Recorded data
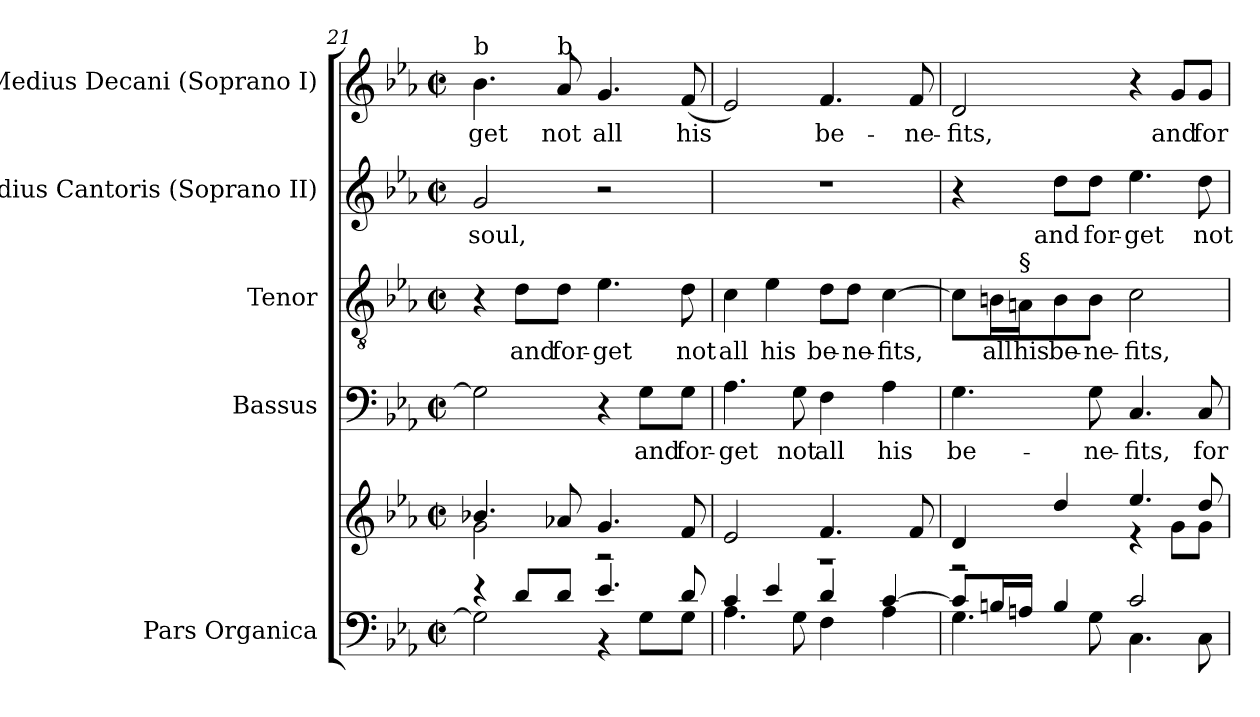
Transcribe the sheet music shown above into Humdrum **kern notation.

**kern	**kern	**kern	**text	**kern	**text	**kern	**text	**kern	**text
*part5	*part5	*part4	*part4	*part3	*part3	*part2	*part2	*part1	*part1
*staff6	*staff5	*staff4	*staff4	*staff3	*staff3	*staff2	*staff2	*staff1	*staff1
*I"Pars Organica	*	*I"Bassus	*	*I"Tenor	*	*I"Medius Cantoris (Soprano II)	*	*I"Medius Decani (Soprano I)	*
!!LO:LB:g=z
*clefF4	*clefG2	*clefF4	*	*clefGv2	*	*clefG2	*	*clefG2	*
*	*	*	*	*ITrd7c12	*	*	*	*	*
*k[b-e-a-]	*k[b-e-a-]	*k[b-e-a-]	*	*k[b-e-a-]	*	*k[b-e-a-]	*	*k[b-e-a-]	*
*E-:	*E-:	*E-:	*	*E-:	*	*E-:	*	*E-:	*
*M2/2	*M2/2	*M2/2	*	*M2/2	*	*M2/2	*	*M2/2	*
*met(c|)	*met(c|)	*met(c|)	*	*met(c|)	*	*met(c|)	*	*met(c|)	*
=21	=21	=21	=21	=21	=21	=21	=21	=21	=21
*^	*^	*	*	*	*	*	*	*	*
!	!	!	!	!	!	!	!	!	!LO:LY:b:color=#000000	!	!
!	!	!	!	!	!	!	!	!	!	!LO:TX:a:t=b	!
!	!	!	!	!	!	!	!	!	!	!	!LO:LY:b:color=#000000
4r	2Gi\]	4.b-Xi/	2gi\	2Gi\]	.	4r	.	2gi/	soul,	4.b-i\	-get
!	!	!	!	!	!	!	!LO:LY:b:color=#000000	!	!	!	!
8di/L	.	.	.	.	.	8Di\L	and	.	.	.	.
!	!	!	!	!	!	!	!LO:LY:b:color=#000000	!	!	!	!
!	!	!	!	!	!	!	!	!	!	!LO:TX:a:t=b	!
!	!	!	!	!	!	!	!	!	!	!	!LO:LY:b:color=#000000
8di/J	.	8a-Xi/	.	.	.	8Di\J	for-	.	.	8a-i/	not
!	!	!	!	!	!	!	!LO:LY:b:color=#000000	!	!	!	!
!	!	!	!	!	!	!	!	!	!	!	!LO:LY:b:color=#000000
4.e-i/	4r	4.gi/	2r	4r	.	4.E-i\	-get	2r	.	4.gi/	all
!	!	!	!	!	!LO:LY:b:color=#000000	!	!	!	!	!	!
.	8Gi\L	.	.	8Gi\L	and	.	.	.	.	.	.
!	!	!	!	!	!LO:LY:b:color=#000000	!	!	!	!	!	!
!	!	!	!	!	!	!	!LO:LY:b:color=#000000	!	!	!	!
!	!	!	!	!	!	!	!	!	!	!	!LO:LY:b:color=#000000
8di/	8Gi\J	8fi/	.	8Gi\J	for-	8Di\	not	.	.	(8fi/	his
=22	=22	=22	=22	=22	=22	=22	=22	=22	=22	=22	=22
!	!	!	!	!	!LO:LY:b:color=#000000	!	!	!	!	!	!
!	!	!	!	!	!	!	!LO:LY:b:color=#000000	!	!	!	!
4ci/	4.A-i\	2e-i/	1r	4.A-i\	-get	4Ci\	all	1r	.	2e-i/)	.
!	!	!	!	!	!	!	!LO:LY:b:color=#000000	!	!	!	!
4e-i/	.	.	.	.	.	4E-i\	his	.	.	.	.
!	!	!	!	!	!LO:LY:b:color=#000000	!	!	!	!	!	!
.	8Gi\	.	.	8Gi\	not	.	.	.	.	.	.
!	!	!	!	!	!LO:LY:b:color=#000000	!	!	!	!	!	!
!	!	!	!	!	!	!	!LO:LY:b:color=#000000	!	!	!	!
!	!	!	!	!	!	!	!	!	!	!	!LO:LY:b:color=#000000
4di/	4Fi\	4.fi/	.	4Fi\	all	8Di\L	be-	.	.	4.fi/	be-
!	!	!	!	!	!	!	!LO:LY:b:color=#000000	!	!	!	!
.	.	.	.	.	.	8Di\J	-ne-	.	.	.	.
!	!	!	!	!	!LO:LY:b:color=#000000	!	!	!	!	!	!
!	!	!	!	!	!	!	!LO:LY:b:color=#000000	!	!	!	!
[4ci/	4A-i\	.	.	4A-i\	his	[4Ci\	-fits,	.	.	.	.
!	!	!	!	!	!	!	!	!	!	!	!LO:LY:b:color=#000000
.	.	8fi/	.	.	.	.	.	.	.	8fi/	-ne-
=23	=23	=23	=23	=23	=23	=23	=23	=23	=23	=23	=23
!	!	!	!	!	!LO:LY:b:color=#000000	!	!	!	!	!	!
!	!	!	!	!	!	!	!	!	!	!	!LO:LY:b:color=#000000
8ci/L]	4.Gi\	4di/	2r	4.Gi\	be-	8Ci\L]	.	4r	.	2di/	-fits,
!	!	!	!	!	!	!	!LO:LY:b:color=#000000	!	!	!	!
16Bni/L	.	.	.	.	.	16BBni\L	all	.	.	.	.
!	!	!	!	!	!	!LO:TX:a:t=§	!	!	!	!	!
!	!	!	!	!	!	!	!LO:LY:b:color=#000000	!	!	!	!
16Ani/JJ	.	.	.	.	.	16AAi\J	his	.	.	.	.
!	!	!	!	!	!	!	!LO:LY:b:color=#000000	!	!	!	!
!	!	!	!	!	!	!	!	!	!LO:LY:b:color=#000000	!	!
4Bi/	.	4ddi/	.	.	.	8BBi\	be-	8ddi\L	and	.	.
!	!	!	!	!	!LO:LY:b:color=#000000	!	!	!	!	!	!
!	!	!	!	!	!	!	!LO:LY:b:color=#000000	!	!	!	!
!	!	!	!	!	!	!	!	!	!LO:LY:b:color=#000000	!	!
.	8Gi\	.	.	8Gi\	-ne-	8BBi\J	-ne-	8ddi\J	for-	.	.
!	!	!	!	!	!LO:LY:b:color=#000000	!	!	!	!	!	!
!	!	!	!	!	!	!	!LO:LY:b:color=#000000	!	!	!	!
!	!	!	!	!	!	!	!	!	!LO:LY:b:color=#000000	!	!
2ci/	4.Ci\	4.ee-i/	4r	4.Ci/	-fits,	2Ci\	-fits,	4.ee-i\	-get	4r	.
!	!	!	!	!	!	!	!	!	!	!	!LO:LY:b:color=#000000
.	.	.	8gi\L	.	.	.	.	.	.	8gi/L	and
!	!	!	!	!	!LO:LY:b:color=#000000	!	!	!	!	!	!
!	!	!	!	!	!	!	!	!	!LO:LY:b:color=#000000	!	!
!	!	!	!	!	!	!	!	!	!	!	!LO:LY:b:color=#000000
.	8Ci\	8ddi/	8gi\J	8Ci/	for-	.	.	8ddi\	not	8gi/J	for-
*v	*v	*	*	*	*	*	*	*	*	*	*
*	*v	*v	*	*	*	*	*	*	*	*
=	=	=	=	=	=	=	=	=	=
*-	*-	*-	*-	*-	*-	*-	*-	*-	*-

## TASK DESCRIPTION
Gather every line of the listing that contains the string "kern". Treat uppercase and lowercase letters as different.

## RESULT OF THE TASK
Transcribe the sheet music shown above into Humdrum **kern notation.
**kern	**kern	**kern	**text	**kern	**text	**kern	**text	**kern	**text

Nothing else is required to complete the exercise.